La comunità ecclesiale italiana – definizione che abbraccia una pluralità sempre più evidente di voci, sensibilità e stili – sembra vivere con disagio una pagina di storia nazionale e planetaria che pure le offre opportunità di presenza, parola e azione senza precedenti proprio per le dimensioni della complessità e dell’incertezza che la caratterizzano. La crisi può far emergere la “differenza del Vangelo” come fattore in grado di dar senso e mobilitare anche (o specialmente) in situazioni di crisi. La transizione in corso verso un approdo che mai è parso tanto ignoto interroga oggi con forza senza precedenti la capacità cristiana di far lievitare la realtà confusa di questo tempo. La vasta impressione suscitata dalla parola del Papa dentro gli scenari pandemico e bellico documentano che nella coscienza di questa contemporaneità ferita e disillusa si è aperto uno squarcio, nel quale si è già introdotta – lo vogliamo o no – la pietra d’inciampo della Parola.

Mai come adesso sembra però indispensabile poter cogliere anche un’azione condivisa percepibile ed efficace di tutta la Chiesa italiana sulla realtà. Detto in breve: il senso di un’appartenenza, perché tutti possano riconoscere ciò che induce a non scoraggiarsi mai, a sperare anche contro ogni evidenza, a operare per unire, a sognare un mondo non rassegnato a leggi e dinamiche inesorabili decise altrove. Occorre cogliere la novità del Vangelo come se fosse stato predicato ieri in una società che non l’ha ancora conosciuto davvero, perché forse a non sapere di quale rivoluzione è ancora e sempre capace siamo noi credenti per primi. Si è fatto largo un “complesso dell’irrilevanza” che induce a lasciar perdere, a badare a sé, e che porta a non vedere come alla comunità credente si può mostrare (o non mostrare) di essere legati in molti modi, anche apparentemente marginali. Come l’adesione al sostegno economico della Chiesa e delle sue opere, mai come ora oggetto di superficiale disinteresse, come un gesto burocratico poco significativo, e infatti sempre più diffusamente abbandonata. Segno, anch’esso, di “poca fede”? Piuttosto, sembra il riflesso di un ormai insufficiente senso di “famiglia” comunitaria.

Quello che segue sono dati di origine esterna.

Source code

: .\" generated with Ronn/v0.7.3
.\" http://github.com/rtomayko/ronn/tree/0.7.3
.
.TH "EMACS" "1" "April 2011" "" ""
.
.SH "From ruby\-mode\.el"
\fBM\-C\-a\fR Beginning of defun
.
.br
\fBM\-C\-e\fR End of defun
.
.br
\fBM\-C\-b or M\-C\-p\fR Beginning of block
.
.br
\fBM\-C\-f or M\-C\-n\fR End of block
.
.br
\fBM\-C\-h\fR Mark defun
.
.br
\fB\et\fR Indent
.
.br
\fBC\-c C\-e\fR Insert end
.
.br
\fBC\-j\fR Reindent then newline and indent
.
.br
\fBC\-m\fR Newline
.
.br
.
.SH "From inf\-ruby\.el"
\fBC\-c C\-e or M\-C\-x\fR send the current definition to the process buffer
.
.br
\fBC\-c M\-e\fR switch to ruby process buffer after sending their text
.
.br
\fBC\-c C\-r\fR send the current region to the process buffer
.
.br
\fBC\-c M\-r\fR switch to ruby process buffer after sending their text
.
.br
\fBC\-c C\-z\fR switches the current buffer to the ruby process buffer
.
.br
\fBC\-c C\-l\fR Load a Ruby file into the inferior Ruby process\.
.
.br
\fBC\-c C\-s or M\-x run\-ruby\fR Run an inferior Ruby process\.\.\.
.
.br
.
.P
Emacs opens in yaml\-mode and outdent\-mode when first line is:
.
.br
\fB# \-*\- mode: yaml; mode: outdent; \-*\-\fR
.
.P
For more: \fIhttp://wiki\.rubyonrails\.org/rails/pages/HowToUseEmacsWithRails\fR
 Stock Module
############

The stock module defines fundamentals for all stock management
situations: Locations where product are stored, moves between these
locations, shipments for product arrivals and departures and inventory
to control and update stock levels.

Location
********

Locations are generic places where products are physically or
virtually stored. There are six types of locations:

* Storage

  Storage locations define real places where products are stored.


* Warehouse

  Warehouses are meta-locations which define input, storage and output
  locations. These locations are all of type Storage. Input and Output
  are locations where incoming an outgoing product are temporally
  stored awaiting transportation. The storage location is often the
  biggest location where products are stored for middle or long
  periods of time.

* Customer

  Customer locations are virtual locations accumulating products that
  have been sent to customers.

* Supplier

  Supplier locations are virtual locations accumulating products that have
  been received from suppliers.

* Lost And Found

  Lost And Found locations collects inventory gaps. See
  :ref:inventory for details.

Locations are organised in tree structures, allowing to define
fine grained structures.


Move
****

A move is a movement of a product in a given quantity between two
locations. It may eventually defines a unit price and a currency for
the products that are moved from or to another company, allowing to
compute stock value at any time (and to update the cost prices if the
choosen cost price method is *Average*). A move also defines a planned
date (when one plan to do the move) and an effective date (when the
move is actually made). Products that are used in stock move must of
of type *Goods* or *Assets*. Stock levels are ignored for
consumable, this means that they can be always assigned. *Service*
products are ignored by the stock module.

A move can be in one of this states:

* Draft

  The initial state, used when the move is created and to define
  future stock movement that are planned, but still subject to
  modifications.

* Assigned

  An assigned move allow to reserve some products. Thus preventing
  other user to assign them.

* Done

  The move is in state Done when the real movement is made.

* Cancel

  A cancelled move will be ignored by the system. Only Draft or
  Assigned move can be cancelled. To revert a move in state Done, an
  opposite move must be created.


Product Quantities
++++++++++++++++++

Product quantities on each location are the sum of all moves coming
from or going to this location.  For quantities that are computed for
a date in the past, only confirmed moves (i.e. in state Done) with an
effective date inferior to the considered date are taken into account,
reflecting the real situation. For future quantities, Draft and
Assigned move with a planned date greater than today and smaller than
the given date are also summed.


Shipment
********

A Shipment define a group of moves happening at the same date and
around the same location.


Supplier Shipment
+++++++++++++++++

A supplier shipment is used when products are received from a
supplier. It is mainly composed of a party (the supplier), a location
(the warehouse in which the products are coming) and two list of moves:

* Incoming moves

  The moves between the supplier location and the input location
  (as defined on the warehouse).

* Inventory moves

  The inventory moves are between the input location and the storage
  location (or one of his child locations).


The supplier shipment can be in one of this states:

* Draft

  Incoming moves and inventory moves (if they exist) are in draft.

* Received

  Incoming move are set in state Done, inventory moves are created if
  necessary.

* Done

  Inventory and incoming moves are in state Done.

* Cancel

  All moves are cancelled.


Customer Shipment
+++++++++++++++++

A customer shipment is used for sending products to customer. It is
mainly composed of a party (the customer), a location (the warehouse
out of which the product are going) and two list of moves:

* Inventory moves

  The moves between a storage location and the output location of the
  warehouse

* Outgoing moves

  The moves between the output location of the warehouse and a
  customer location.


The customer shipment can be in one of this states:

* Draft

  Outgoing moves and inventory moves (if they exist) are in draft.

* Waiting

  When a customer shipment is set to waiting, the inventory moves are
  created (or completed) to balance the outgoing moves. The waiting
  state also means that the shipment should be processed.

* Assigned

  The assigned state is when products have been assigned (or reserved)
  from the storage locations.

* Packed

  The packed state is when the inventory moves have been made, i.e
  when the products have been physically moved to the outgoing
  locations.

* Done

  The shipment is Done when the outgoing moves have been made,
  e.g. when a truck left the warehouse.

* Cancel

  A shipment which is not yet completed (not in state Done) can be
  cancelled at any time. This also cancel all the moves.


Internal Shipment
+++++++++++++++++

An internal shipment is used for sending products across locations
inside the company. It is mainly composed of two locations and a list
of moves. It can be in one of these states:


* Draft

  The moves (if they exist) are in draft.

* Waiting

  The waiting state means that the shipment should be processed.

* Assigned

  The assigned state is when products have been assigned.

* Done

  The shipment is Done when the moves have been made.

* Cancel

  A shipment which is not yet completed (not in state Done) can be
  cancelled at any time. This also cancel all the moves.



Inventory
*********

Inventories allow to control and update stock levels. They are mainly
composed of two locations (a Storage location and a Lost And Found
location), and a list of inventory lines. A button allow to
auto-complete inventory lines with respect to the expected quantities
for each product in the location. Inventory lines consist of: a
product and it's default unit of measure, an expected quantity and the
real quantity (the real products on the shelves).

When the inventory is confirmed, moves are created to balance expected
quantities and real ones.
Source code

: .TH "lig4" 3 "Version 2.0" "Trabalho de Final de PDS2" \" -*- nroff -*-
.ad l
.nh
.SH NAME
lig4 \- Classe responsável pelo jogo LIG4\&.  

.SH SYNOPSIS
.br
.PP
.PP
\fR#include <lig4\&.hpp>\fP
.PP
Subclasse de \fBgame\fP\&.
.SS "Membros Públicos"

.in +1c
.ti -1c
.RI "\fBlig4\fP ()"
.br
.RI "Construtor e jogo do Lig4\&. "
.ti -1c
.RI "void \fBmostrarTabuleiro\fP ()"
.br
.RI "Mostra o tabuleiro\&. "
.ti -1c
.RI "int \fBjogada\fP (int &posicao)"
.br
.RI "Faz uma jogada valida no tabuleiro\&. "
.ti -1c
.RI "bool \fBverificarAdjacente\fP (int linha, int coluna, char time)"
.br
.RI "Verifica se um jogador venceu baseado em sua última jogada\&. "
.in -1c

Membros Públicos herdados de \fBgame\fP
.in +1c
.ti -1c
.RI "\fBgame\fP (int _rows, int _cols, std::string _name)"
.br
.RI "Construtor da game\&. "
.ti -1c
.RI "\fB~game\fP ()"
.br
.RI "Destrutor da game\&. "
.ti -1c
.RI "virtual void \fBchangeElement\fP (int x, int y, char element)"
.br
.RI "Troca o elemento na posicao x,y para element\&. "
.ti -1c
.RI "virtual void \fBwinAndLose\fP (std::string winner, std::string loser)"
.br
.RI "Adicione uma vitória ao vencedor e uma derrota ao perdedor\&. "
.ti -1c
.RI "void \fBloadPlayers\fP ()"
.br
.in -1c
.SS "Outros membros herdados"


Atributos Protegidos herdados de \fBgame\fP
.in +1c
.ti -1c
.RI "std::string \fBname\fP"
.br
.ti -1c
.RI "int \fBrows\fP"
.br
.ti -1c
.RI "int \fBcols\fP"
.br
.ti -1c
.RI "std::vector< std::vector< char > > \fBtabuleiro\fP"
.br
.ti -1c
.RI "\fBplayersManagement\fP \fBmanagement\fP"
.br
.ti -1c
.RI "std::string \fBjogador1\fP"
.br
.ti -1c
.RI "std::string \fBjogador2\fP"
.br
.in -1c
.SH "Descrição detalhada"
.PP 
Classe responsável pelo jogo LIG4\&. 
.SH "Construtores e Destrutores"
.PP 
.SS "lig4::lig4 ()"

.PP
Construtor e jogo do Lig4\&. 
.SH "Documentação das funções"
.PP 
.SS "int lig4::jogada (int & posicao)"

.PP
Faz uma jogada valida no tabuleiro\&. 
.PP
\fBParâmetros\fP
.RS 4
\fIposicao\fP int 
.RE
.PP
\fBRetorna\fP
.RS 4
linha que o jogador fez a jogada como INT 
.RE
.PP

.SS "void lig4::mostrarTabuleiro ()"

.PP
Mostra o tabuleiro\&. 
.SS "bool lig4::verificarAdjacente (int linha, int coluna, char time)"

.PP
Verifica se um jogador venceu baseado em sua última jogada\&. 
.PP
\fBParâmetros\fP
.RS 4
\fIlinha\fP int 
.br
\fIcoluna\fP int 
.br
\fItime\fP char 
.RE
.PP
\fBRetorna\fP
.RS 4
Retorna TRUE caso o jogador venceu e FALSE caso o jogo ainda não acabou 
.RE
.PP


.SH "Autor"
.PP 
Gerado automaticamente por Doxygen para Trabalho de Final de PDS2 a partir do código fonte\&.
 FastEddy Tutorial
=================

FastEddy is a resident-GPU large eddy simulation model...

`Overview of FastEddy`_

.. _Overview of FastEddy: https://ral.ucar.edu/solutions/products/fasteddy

Su questo difetto di coscienza di popolo sta cercando di agire il cammino sinodale. Un viaggio lungo e incerto, ma che ha il merito non piccolo di assumere un’iniziativa nel senso della maggiore conoscenza dell’ambiente in cui è chiamata ad agire una presenza animata dalla fede, intervenendo per colmare un difetto di realismo che segna una distanza tra la pratica religiosa e le dinamiche della storia. Per colmare questo divario occorre gettare anzitutto il ponte di un ritrovato senso di appartenenza, che appare a corto di fiato – tra gli altri indicatori – proprio nel calante interesse verso l’8xmille alla Chiesa cattolica, non più gesto scontato – ed è certo un bene – ma che quando la firma è semplicemente omessa pare più il sintomo di un’inadeguata percezione della corresponsabilità nel dare vita alla testimonianza credente come popolo. Se scende la quota parte del gettito fiscale destinato alla Chiesa non è per una salutare cura dimagrante indotta ma anzitutto per un’insensibilità acquisita verso la capacità di scavare un solco nella storia presente, sapendo di poterlo fare soltanto insieme.

Come rigenerare la componente comunitaria della fede per spingere di nuovo verso il largo la barca della Chiesa è tra le domande alle quali va posta più cura adesso. Perché sulla riva c’è il Signore che chiede, una volta ancora, di fidarsi a gettare le reti.